O aumento das remunerações sem o aval do Legislativo é criticado pelos especialistas em direito. “A matéria versada na resolução recém-promulgada deveria, por sua importância e reflexos, ser editada expressamente em lei”, afirmou Manoel Gonçalves Ferreira Filho, professor emérito de Direito Constitucional da USP. “Quanto ao aspecto jurídico, sem dúvida, o ato é questionável”, disse. Segundo ele, o Congresso pode suspender a medida.

Já para Conrado Hübner Mendes, também professor de Direito Constitucional da USP, as carreiras jurídicas usam de mecanismos para romper o teto. “Esses artifícios todos costumam partir de uma operação marota de embutir na remuneração benefícios indenizatórios. Indenização não conta no teto nem paga tributo. O problema é que a maioria das coisas que se coloca na categoria de indenização simplesmente não poderia estar”, afirmou.

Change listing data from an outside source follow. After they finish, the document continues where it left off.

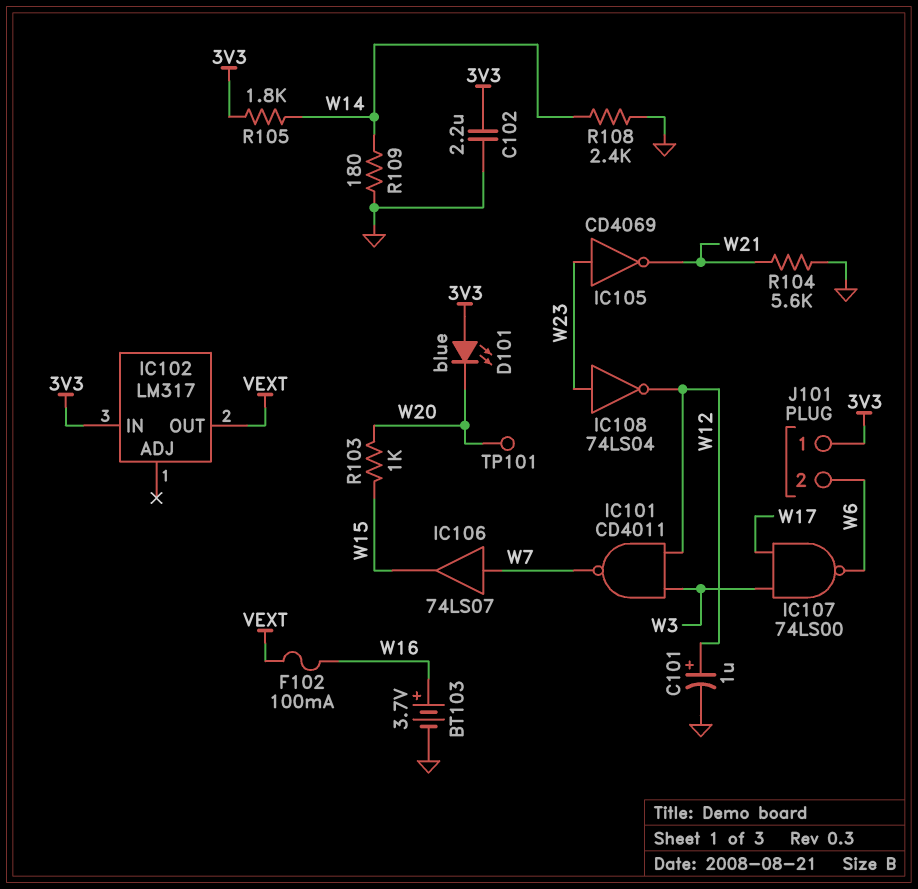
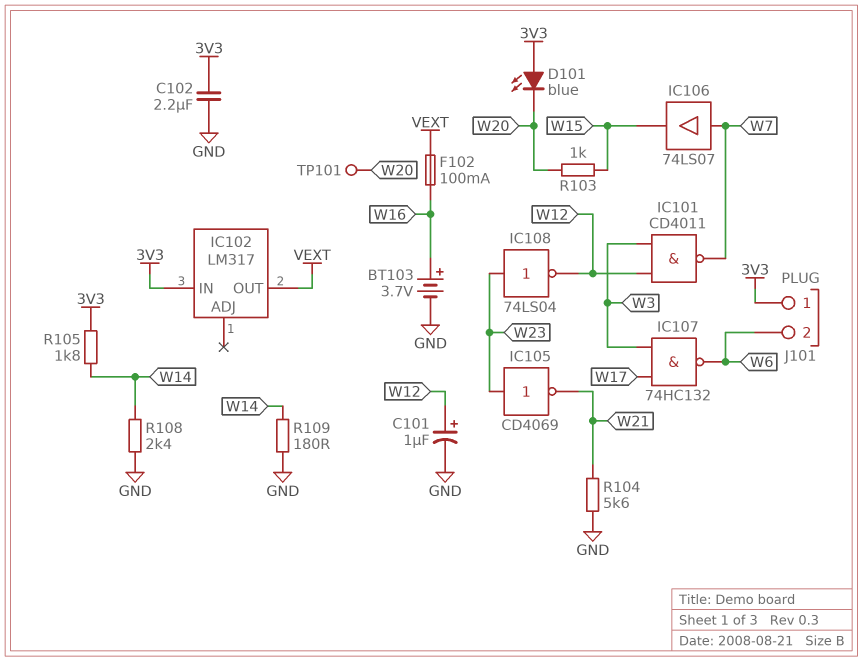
IC107: NAND 74LS00 (in W3, in W17, out W6) -> NAND 74HC132 (in W3, in W17, out W6)

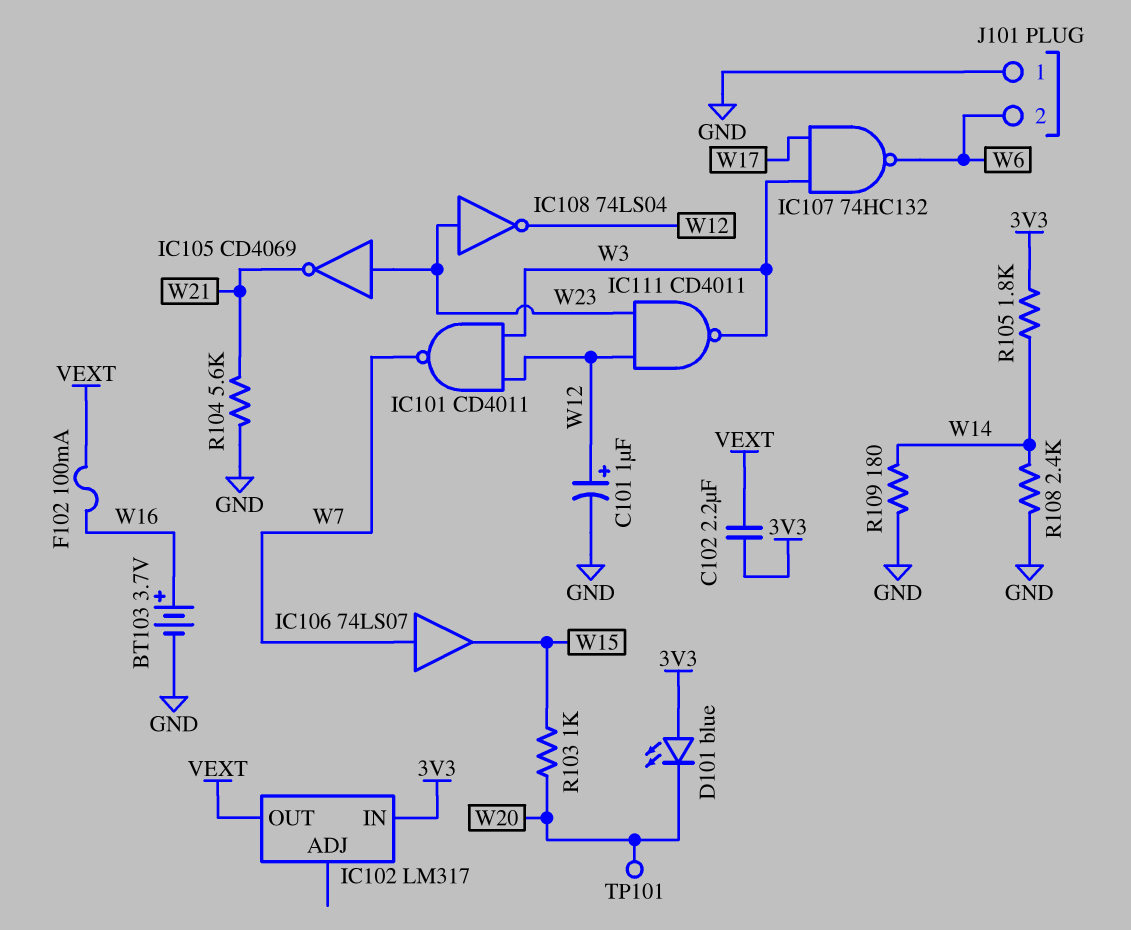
C102: 2.2uF (3V3, GND) -> 2.2uF (3V3, VEXT)
IC111: none -> NAND CD4011 (in W12, in W23, out W3)
J101 pin 1: 3V3 -> GND

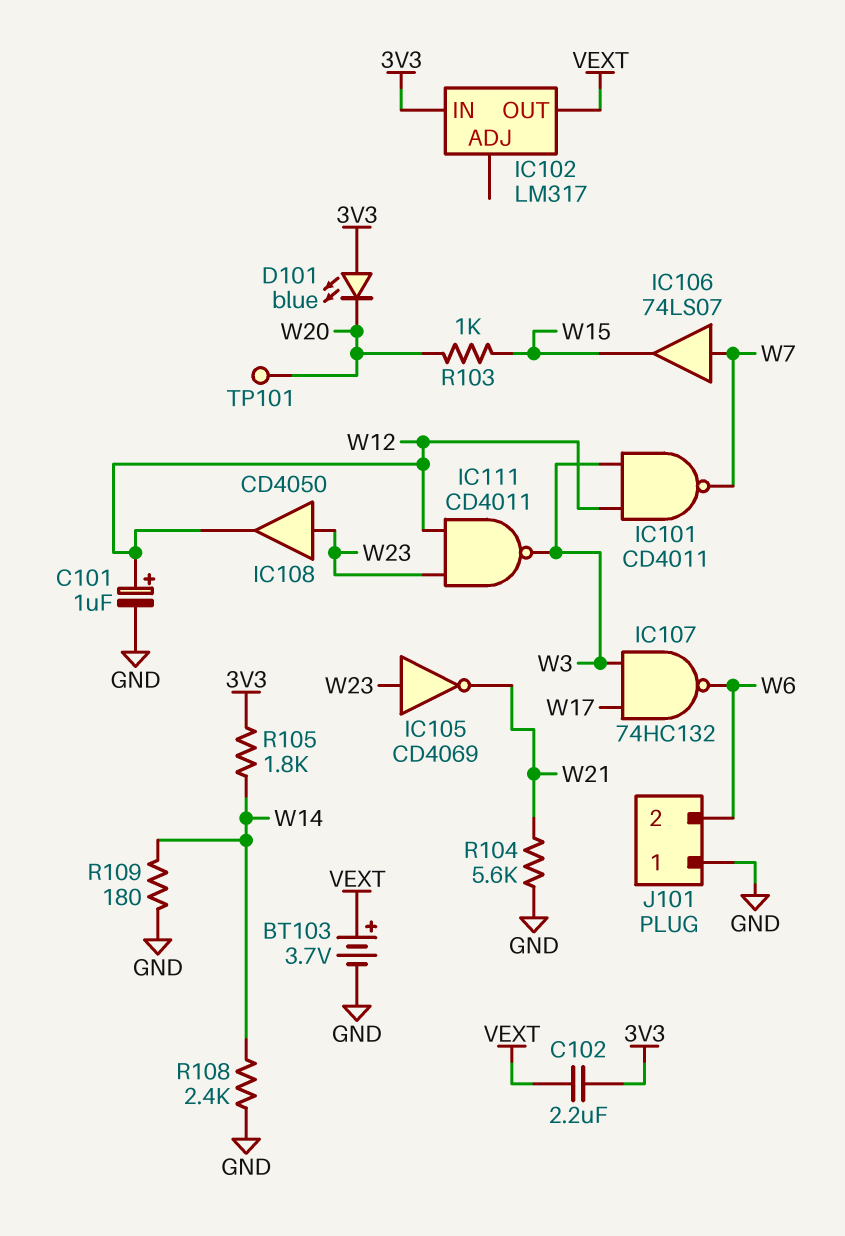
BT103: 3.7V (plus W16, minus GND) -> 3.7V (plus VEXT, minus GND)
F102: 100mA (VEXT, W16) -> none
IC108: NOT 74LS04 (in W23, out W12) -> buffer CD4050 (in W23, out W12)

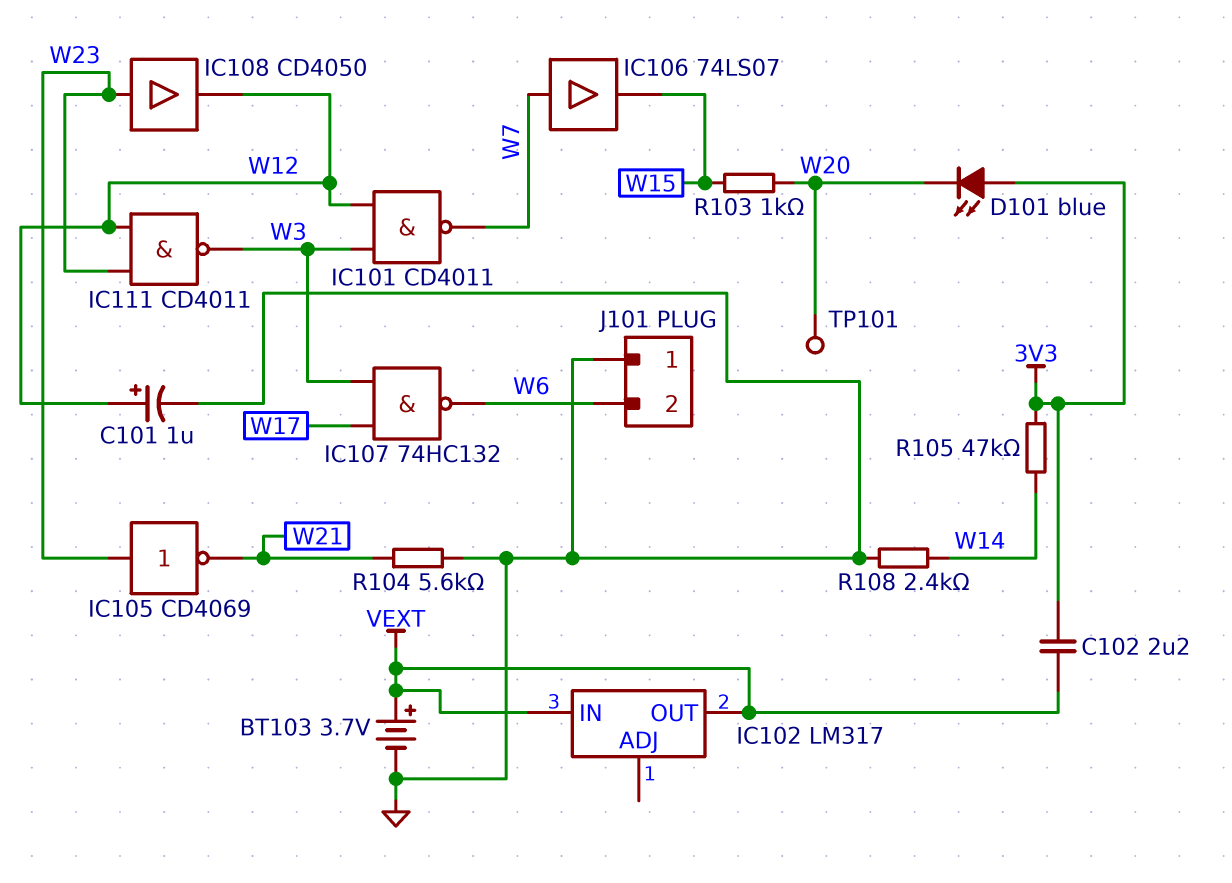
IC102 pin IN: 3V3 -> VEXT
R105: 1.8k (3V3, W14) -> 47k (3V3, W14)
R109: 180 (GND, W14) -> none

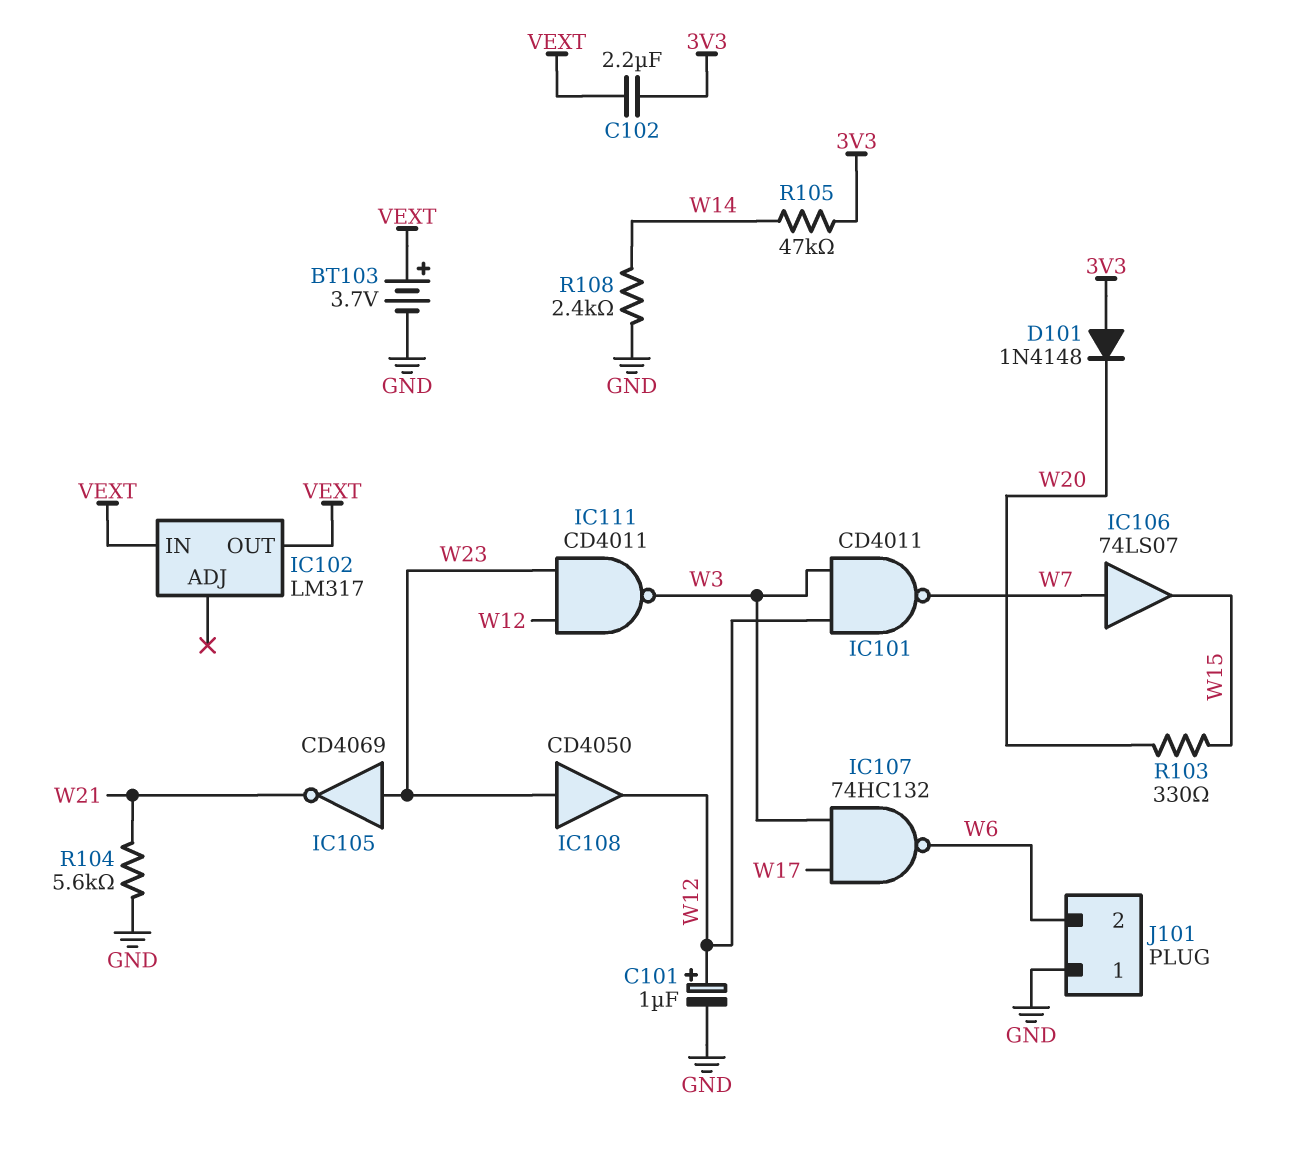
D101: LED blue (A 3V3, K W20) -> diode 1N4148 (A 3V3, K W20)
R103: 1k (W15, W20) -> 330 (W15, W20)
TP101: test point (W20) -> none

O teto do funcionalismo subirá em breve, o que leva ao chamado efeito cascata. Em dezembro, o Congresso aprovou o reajuste escalonado dos salários dos ministros do STF. A partir de abril, integrantes da Corte ganharão R$ 41,6 mil. O vencimento chegará a R$ 46,4 mil, em 2025. Procurados, CNMP, ANPR, ANPT e ANMP não responderam até a publicação desta reportagem.